I have a melon sword in my main tank and I'm not sure if it is getting enough light. I have a single 24" Coralife 10,000K High-Intensity Purified Super Daylight lamp installed. My anacharis seems to be doing great. I have had to trim three leaves in the last two weeks from my melon sword though. is that due to insufficient lighting or because the other leaves are blocking light?

I should mention that there are a lot of fish for waste. I also to not really vacuum where I know the roots are. I simply pass gently over the rocks there. Lastly, I do not have flourite or any type of ferts for it. 

The anacharis grow effortlessly. I read that the sword would too. I have a bamboo shrimp and that is why I haven't added any ferts. I have read the plant ferts can kill inverts...

Thank you in advance for your help!

This is one of the first pics I took of it...

and this is now...


----------



## Gizmo (Dec 6, 2010)

What type of light is your 10kK? T8? T5HO?
How big is your tank? How deep?

Initially, I would ask if a melon sword is a fully aquatic plant. Secondly, I would ask if you bought it immersed or growing in the air. The reason I ask this is because if the plant is a bog plant (as many sold in pet stores are), it will grow leaves out of the water as well as in the water. However, if you grow a bog plant out of the water and then immerse it, the leaves will suffocate, turn yellow, and "melt" away while the plant puts out new leaves that are suited to its new underwater environs.
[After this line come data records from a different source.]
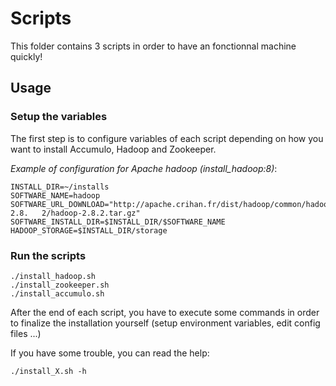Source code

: # Scripts

This folder contains 3 scripts in order to have an fonctionnal machine quickly!



## Usage

### Setup the variables

The first step is to configure variables of each script 
depending on how you want to install Accumulo, Hadoop and Zookeeper.

*Example of configuration for Apache hadoop (install_hadoop:8)*:
    
    INSTALL_DIR=~/installs
    SOFTWARE_NAME=hadoop
    SOFTWARE_URL_DOWNLOAD="http://apache.crihan.fr/dist/hadoop/common/hadoop-2.8.   2/hadoop-2.8.2.tar.gz"
    SOFTWARE_INSTALL_DIR=$INSTALL_DIR/$SOFTWARE_NAME
    HADOOP_STORAGE=$INSTALL_DIR/storage


### Run the scripts

    ./install_hadoop.sh
    ./install_zookeeper.sh
    ./install_accumulo.sh

After the end of each script, you have to execute some commands in order to finalize the installation yourself (setup environment variables, edit config files ...)

If you have some trouble, you can read the help:

    ./install_X.sh -h
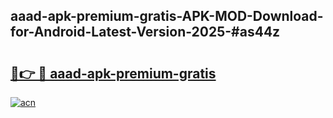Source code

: ## aaad-apk-premium-gratis-APK-MOD-Download-for-Android-Latest-Version-2025-#as44z

# <h2><a href="https://bedroomkl.my?title=aaad-apk-premium-gratis&ref=20M">🔗👉 🔴 aaad-apk-premium-gratis</a></h2>

[![acn](https://github.com/user-attachments/assets/0f9c940e-d8b0-45ae-aac7-cd30a18b3e1c)](https://bedroomkl.my?title=aaad-apk-premium-gratis&ref=20M)

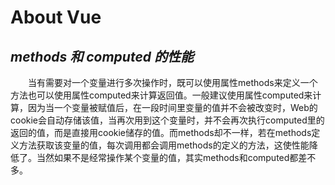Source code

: # About Vue
## ***methods 和 computed 的性能***
&emsp;&emsp;当有需要对一个变量进行多次操作时，既可以使用属性methods来定义一个方法也可以使用属性computed来计算返回值。一般建议使用属性computed来计算，因为当一个变量被赋值后，在一段时间里变量的值并不会被改变时，Web的cookie会自动存储该值，当再次用到这个变量时，并不会再次执行computed里的返回的值，而是直接用cookie储存的值。而methods却不一样，若在methods定义方法获取该变量的值，每次调用都会调用methods的定义的方法，这使性能降低了。当然如果不是经常操作某个变量的值，其实methods和computed都差不多。
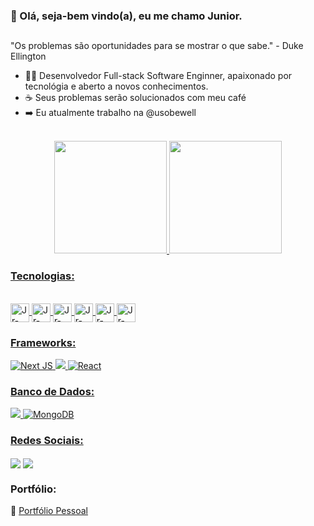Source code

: ### 👋 Olá, seja-bem vindo(a), eu me chamo Junior.
##

"Os problemas são oportunidades para se mostrar o que sabe." - Duke Ellington

- 🙋‍♂️ Desenvolvedor Full-stack Software Enginner, apaixonado por tecnológia e aberto a novos conhecimentos.
- ☕ Seus problemas serão solucionados com meu café
- ➡️ Eu atualmente trabalho na @usobewell

<br/>

<div align="center">
  <a href="https://github.com/JrsousaDev">
  <img height="180em" src="https://github-readme-stats.vercel.app/api/top-langs/?username=jrsousadev&layout=compact&langs_count=7&theme=tokyonight" />
  <img height="180em" src="https://github-readme-stats.vercel.app/api/top-langs/?username=jrsousadev&layout=compact&langs_count=7&theme=tokyonight"/>
</div>


### Tecnologias:
  
<div style="display: inline_block"><br>
  <img align="center" alt="Jr-TS" height="30" src="https://img.shields.io/badge/TypeScript-007ACC?style=for-the-badge&logo=typescript&logoColor=white">
  <img align="center" alt="Jr-JS" height="30" src="https://img.shields.io/badge/JavaScript-323330?style=for-the-badge&logo=javascript&logoColor=F7DF1E">
  <img align="center" alt="Jr-Python" height="30" src="https://img.shields.io/badge/Python-14354C?style=for-the-badge&logo=python&logoColor=white">
  <img align="center" alt="Jr-HTML" height="30" src="https://img.shields.io/badge/HTML5-E34F26?style=for-the-badge&logo=html5&logoColor=white">
  <img align="center" alt="Jr-CSS" height="30" src="https://img.shields.io/badge/CSS3-1572B6?style=for-the-badge&logo=css3&logoColor=white">
  <img align="center" alt="Jr-Sass" height="30" src="https://img.shields.io/badge/Sass-CC6699?style=for-the-badge&logo=sass&logoColor=white">
</div>
  
### Frameworks: 
  
  ![Next JS](https://img.shields.io/badge/Next-black?style=for-the-badge&logo=next.js&logoColor=white)
 <img src="https://img.shields.io/badge/Node.js-339933?style=for-the-badge&logo=nodedotjs&logoColor=white"> ![React](https://img.shields.io/badge/react-%2320232a.svg?style=for-the-badge&logo=react&logoColor=%2361DAFB)
  
### Banco de Dados:
  
   <img src="https://img.shields.io/badge/MySQL-00000F?style=for-the-badge&logo=mysql&logoColor=white"> ![MongoDB](https://img.shields.io/badge/MongoDB-%234ea94b.svg?style=for-the-badge&logo=mongodb&logoColor=white)
  
### Redes Sociais:
  
  [<img align="center" src="https://img.shields.io/badge/linkedin-%230077B5.svg?&style=for-the-badge&logo=linkedin&logoColor=white" />](https://www.linkedin.com/in/jaime-j%C3%BAnior-132487212/) [<img align="center" src = "https://img.shields.io/badge/instagram-%23E4405F.svg?&style=for-the-badge&logo=instagram&logoColor=white">](https://www.instagram.com/juniorsousajj/)
  
### Portfólio:

🔗 [Portfólio Pessoal](https://juniorsousa.dev.br/)
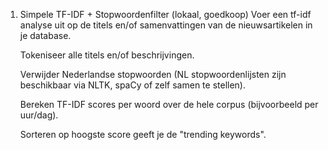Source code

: 1. Simpele TF-IDF + Stopwoordenfilter (lokaal, goedkoop)
Voer een tf-idf analyse uit op de titels en/of samenvattingen van de nieuwsartikelen in je database.

    Tokeniseer alle titels en/of beschrijvingen.

    Verwijder Nederlandse stopwoorden (NL stopwoordenlijsten zijn beschikbaar via NLTK, spaCy of zelf samen te stellen).

    Bereken TF-IDF scores per woord over de hele corpus (bijvoorbeeld per uur/dag).

    Sorteren op hoogste score geeft je de "trending keywords".
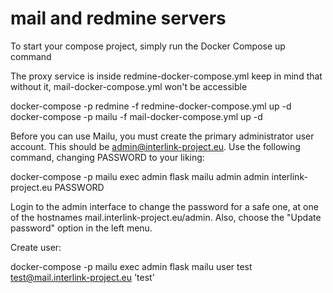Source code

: # mail and redmine servers





To start your compose project, simply run the Docker Compose up command

The proxy service is inside redmine-docker-compose.yml keep in mind that without it, mail-docker-compose.yml won't be accessible

docker-compose -p redmine -f redmine-docker-compose.yml up -d
docker-compose -p mailu -f mail-docker-compose.yml up -d

Before you can use Mailu, you must create the primary administrator user account. This should be admin@interlink-project.eu. Use the following command, changing PASSWORD to your liking:

docker-compose -p mailu exec admin flask mailu admin admin interlink-project.eu PASSWORD

Login to the admin interface to change the password for a safe one, at one of the hostnames mail.interlink-project.eu/admin. Also, choose the "Update password" option in the left menu.


Create user:

docker-compose -p mailu exec admin flask mailu user test test@mail.interlink-project.eu 'test'
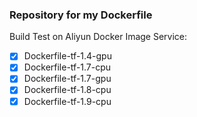 ### Repository for my Dockerfile

Build Test on Aliyun Docker Image Service:

- [x] Dockerfile-tf-1.4-gpu
- [x] Dockerfile-tf-1.7-cpu
- [x] Dockerfile-tf-1.7-gpu
- [x] Dockerfile-tf-1.8-cpu
- [x] Dockerfile-tf-1.9-cpu
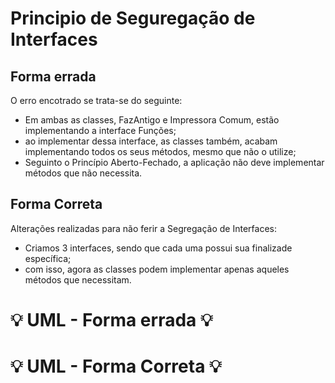 # Principio de Seguregação de Interfaces

## Forma errada
O erro encotrado se trata-se do seguinte:
- Em ambas as classes, FazAntigo e Impressora Comum, estão implementando a interface Funções;
- ao implementar dessa interface, as classes também, acabam implementando todos os seus métodos, mesmo que não o utilize;
- Seguinto o Princípio Aberto-Fechado, a aplicação não deve implementar métodos que não necessita.

## Forma Correta
Alterações realizadas para não ferir a Segregação de Interfaces:
- Criamos 3 interfaces, sendo que cada uma possui sua finalizade específica;
- com isso, agora as classes podem implementar apenas aqueles métodos que necessitam.

#  :bulb: UML - Forma errada :bulb:

#  :bulb: UML - Forma Correta :bulb:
Yellowing leaves is also, as you say, an indication of lack of light (highly unlikely, if you ask me, judging by the amount of light visible in the pics at the substrate level of your tank), but it is also (more likely) an indication of iron or other nutrient deficiencies. Shrimp can tolerate many fertz (I dose my tanks regularly), so I would suggest buying some root fertilizer tabs and a liquid plant food. If you're still worried about overdosing on fertz, just do a half dose of the liquid food, but the root tabs shouldn't bother shrimp at all.


----------



## jaydoubledub (Jun 28, 2011)

Thanks! My tank is in my signature. I am using a T8 lamp. I believe the 40 tall is 16". I recently started using some liquid fert (a day after the OP). It may be just me, but, it seems to be doing better....
The sword was totally submerged when I bought it. I also had eyeballed it/them many times while visiting the LFS. So, I know they were thriving while completely under water.


----------